Nicht jeder Konsum führt sofort in die Abhängigkeit. Wenn dies so wäre, müsste es in Österreich etwa 95 Prozent Alkoholabhängige geben – statistisch gesehen haben nämlich nur etwa fünf Prozent der Österreicher*innen noch niemals in ihrem Leben Alkohol konsumiert. Demnach unterscheidet man zwischen verschiedenen Konsumformen, nämlich Gebrauch, Missbrauch und Abhängigkeit. Wann in welcher Situation bei welcher Person was zutrifft, ist leider kein geradliniger, simpler Ursache-Wirkungs-Zusammenhang, sondern ein eher komplexes Zusammenspiel vieler Faktoren.
Betrachtet man die Entstehung einer Abhängigkeitserkrankung, kommt man nicht um eine Begriffsdefinition herum. Wann spricht man überhaupt von einer Abhängigkeit, wann ist der Konsum einer Substanz schädlich und wie lange ist er noch im Rahmen?

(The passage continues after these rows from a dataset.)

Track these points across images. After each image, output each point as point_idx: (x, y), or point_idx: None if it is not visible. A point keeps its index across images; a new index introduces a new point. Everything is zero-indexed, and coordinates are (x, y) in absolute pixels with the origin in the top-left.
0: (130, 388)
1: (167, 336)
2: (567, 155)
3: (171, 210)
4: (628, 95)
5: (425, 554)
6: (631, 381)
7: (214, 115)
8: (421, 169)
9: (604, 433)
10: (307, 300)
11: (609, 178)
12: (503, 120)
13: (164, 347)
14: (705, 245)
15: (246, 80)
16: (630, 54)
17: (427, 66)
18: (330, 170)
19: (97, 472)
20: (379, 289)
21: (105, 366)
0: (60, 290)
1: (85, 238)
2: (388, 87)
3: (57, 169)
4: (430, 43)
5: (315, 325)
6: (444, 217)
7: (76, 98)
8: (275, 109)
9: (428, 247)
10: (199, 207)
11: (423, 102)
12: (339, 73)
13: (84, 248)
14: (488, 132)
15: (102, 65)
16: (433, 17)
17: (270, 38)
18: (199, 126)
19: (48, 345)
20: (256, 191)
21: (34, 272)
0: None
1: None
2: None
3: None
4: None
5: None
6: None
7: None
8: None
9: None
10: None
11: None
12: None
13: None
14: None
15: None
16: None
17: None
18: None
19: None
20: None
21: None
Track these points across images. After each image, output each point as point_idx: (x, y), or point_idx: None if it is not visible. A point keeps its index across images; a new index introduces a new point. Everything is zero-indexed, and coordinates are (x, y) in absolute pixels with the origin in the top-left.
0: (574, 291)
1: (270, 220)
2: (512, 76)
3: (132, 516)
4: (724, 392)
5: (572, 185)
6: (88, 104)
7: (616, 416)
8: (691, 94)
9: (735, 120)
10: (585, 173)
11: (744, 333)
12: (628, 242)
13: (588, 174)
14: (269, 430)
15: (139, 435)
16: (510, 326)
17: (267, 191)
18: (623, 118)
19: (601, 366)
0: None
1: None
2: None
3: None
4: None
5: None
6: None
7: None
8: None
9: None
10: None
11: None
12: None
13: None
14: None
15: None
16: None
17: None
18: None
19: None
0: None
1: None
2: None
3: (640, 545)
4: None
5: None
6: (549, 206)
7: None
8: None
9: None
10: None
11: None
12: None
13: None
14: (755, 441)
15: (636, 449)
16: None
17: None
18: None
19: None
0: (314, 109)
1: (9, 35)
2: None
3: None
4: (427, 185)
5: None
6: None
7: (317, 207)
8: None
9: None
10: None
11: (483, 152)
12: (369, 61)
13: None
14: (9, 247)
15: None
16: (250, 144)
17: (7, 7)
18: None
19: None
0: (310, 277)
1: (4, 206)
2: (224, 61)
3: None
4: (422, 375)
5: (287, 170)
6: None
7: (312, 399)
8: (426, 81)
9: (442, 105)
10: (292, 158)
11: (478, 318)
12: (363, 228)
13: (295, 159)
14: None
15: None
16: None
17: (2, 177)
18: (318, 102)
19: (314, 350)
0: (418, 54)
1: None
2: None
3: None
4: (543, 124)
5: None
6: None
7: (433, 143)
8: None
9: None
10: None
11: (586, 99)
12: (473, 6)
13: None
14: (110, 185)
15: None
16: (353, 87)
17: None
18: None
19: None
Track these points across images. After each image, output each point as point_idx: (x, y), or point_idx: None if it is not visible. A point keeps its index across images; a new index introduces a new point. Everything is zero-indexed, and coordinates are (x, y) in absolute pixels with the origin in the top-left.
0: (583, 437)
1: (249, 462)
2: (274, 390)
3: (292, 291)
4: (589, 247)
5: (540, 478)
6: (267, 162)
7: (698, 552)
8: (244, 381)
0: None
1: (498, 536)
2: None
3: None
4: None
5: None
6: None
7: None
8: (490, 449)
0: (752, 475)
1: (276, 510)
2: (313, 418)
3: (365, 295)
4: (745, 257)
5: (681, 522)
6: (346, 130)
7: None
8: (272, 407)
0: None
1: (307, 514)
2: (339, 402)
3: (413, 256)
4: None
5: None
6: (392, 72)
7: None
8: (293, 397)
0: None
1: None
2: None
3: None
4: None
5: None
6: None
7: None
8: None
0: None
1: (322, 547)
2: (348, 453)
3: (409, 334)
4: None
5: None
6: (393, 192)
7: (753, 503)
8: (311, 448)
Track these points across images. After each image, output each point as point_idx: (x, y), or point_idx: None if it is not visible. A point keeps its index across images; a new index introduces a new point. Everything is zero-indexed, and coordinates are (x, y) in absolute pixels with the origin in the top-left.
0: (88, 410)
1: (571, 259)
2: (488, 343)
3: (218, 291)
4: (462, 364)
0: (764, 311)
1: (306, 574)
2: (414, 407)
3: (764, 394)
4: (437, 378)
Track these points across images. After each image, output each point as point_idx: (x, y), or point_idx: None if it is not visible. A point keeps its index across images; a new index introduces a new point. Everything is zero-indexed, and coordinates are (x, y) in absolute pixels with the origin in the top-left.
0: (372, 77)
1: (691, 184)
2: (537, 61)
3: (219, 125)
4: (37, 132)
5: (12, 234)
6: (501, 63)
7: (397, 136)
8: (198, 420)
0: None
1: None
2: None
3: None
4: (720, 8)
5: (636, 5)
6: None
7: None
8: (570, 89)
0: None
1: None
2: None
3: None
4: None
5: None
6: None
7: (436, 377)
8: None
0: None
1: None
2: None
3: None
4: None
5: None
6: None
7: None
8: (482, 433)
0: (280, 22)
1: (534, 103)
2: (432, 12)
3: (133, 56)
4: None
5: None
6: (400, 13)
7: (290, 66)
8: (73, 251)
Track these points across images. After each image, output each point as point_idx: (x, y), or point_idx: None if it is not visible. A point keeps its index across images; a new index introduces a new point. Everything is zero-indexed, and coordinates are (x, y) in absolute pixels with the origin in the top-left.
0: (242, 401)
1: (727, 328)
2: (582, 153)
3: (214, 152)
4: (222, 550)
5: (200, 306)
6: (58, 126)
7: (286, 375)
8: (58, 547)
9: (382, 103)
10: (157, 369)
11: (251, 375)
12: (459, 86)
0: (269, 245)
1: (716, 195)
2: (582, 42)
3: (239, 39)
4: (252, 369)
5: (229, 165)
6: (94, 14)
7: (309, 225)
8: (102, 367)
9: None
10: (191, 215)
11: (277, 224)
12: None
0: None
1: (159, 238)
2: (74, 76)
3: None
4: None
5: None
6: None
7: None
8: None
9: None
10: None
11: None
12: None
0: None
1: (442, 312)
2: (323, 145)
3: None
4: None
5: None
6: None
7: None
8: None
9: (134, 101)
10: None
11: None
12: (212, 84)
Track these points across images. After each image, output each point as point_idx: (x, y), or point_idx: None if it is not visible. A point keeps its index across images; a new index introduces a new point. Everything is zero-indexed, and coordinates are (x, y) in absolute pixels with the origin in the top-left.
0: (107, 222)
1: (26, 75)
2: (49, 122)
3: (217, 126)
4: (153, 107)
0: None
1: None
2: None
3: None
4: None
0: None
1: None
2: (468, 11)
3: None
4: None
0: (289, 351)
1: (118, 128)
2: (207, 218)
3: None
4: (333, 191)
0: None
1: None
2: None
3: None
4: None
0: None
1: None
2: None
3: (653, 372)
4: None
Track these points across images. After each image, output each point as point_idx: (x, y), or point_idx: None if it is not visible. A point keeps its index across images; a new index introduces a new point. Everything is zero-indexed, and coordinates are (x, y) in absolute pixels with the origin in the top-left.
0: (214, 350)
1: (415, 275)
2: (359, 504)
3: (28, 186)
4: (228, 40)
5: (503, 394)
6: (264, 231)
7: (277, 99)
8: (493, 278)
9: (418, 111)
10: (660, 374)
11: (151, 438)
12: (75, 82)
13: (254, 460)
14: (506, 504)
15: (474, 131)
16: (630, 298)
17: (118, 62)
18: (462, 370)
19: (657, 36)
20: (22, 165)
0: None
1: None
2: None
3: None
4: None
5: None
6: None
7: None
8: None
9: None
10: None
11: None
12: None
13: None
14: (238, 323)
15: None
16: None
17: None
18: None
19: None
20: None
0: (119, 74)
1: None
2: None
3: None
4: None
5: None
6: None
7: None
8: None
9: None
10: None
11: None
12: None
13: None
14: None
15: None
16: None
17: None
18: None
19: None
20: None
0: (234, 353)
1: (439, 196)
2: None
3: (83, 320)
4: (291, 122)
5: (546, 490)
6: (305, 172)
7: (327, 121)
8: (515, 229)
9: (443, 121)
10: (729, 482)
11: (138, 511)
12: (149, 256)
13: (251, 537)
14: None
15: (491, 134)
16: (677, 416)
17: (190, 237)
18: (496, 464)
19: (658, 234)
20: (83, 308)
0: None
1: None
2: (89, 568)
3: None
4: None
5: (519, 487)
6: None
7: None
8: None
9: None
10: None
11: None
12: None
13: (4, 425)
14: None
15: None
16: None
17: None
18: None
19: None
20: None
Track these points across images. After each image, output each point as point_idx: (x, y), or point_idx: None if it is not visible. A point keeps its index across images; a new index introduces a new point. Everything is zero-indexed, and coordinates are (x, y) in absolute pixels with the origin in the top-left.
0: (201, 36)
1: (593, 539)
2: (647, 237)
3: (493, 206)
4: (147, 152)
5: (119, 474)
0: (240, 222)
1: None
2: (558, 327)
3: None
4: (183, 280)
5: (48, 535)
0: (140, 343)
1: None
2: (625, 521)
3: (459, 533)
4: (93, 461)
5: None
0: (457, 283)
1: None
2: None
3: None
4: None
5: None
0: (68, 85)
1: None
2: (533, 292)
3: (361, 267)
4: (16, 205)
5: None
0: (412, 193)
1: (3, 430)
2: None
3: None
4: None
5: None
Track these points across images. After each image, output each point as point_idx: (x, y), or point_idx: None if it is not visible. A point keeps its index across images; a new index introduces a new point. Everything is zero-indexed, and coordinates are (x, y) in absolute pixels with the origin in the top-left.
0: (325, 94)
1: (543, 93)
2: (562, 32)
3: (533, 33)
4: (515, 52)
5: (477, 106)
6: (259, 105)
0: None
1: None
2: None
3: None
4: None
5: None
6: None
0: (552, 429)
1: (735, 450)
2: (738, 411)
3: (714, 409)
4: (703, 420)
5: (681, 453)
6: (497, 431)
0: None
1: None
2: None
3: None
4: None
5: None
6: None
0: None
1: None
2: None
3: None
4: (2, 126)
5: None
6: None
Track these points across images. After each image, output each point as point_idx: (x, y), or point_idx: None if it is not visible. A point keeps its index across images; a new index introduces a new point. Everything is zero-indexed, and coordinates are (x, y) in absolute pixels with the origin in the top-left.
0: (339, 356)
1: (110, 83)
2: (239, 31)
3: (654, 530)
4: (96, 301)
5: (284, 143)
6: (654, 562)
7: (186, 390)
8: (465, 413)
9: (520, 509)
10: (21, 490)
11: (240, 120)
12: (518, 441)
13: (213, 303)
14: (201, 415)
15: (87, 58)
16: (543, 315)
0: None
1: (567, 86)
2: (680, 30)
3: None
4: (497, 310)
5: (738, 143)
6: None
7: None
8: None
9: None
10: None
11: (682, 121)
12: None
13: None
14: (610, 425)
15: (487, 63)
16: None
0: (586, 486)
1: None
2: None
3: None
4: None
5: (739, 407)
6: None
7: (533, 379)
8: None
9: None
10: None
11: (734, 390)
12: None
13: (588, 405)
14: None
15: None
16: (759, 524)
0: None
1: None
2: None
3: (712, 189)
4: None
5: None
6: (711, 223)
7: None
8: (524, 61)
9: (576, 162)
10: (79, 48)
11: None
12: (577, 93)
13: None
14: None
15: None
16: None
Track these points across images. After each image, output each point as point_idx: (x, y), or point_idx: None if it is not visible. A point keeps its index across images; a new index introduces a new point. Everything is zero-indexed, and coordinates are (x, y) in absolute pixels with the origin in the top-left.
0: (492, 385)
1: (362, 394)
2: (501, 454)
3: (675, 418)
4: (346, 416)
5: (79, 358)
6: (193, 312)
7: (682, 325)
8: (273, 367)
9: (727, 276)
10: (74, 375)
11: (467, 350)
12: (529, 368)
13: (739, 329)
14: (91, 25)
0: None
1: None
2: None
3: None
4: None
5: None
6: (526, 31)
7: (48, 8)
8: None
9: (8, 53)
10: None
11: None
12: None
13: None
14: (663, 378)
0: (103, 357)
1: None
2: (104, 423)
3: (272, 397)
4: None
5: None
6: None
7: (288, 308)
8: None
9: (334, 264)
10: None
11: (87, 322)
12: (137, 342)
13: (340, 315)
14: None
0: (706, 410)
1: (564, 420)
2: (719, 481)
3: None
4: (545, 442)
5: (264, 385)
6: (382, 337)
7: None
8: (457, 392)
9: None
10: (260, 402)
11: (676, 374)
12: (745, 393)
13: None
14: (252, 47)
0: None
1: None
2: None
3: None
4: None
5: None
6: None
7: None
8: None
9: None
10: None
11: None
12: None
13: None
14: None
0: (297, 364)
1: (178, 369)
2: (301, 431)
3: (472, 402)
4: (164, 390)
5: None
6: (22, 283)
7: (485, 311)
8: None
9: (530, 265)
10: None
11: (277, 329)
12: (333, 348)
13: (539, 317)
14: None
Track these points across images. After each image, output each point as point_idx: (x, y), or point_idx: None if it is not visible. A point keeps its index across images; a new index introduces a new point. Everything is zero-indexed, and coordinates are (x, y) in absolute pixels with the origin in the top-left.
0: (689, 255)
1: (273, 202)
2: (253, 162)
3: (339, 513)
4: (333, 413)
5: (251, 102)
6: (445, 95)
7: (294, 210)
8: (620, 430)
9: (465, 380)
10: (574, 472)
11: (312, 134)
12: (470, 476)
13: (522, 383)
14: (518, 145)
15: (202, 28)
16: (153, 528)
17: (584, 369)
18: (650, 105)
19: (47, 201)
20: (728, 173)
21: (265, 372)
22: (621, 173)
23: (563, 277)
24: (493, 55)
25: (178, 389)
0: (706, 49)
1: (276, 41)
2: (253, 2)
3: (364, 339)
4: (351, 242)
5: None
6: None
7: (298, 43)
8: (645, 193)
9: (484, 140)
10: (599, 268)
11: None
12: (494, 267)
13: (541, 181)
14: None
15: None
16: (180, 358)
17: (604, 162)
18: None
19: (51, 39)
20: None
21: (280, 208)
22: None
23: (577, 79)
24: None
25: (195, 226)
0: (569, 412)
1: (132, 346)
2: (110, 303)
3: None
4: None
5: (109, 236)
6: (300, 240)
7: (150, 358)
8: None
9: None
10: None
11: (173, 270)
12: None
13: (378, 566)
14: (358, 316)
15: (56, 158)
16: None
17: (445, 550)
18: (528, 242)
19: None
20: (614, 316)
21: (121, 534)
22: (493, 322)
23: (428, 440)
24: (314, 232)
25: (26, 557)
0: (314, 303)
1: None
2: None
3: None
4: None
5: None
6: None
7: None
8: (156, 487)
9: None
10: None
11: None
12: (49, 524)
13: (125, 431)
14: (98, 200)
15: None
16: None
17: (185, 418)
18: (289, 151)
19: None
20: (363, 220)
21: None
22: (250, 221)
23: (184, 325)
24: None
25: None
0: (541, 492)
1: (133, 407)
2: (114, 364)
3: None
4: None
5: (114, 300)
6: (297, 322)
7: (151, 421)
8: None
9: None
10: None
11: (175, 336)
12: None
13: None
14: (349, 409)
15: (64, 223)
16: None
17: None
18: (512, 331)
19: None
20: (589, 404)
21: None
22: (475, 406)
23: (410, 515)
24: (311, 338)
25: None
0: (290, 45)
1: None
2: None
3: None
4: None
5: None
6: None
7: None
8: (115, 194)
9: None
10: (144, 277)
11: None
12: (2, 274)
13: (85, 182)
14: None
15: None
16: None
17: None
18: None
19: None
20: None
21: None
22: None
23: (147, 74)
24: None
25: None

Die Beantwortung dieser Frage ist nicht so einfach, wie es scheint. Hat jemand, der täglich zwei Bier trinkt, ein Alkoholproblem? Die Antwort ist vermutlich ganz klar Jein. Zum einen, weil sich eine Abhängigkeit nicht nur nach der Menge der konsumierten Substanz bemisst, zum anderen, weil die Grenzen zwischen Gebrauch, Missbrauch und Abhängigkeit fließend sind. Auch das Vorhandensein körperlicher Entzugserscheinungen ist nicht zwingend für das Konstatieren einer Abhängigkeit erforderlich, am deutlichsten ist das bei der Spielsucht oder anderen nicht substanzgebundenen Süchten zu sehen. Aber auch einige psychoaktive Substanzen, wie beispielsweise Kokain, rufen keine körperlichen Entzugserscheinungen hervor, können jedoch stark süchtig machen. An der Substanz kann man Abhängigkeit also nicht festmachen, und an einzelnen Folgeerscheinungen auch nicht. Dennoch gibt es Definitionen dahingehend, was noch als normaler Konsum, als schädlicher Gebrauch oder schon als Abhängigkeit gilt. Die in Europa geläufigste Definition ist die der Weltgesundheitsorganisation im Rahmen des ICD-11, dem Manual zur internationalen Klassifikation von Erkrankungen (International Classification of Diseases), die zwischen schädlichem Gebrauch und Abhängigkeit unterscheidet [134].
GEBRAUCH
Von Gebrauch spricht man, wenn Alkohol oder andere psychoaktive Substanzen in einem normalen, unbedenklichen Ausmaß konsumiert werden, ein kontrolliertes Konsumverhalten vorliegt, das primär dem Genuss dient.